# Work instruction:
Only the lines from the one containing "2025-01-05 [Self-driving 1993" through the last line of the data are to be written out, exactly and in full.

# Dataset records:

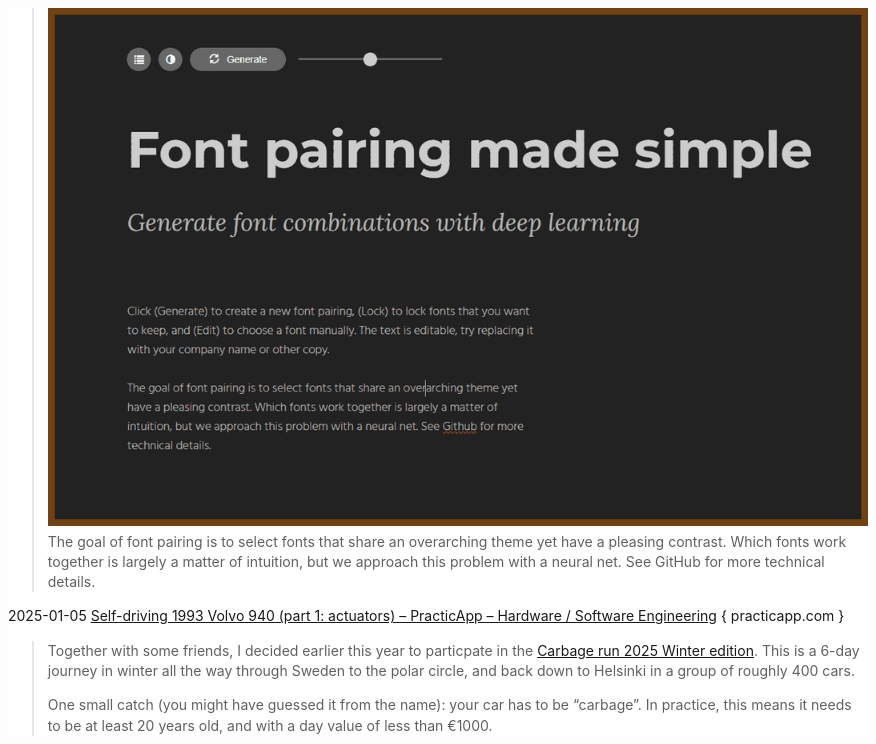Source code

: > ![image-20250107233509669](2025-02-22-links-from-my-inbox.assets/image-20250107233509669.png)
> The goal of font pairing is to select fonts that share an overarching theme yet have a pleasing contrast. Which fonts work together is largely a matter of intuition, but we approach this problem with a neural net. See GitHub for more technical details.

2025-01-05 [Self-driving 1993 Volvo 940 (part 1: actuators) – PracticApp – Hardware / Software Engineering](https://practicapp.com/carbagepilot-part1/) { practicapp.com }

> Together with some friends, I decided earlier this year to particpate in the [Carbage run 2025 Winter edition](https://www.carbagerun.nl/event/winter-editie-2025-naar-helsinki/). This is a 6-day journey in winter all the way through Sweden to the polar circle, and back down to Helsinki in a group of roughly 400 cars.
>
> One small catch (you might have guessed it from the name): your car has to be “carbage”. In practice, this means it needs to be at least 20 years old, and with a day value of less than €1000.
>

# Output:
2025-01-05 [Self-driving 1993 Volvo 940 (part 1: actuators) – PracticApp – Hardware / Software Engineering](https://practicapp.com/carbagepilot-part1/) { practicapp.com }

> Together with some friends, I decided earlier this year to particpate in the [Carbage run 2025 Winter edition](https://www.carbagerun.nl/event/winter-editie-2025-naar-helsinki/). This is a 6-day journey in winter all the way through Sweden to the polar circle, and back down to Helsinki in a group of roughly 400 cars.
>
> One small catch (you might have guessed it from the name): your car has to be “carbage”. In practice, this means it needs to be at least 20 years old, and with a day value of less than €1000.
>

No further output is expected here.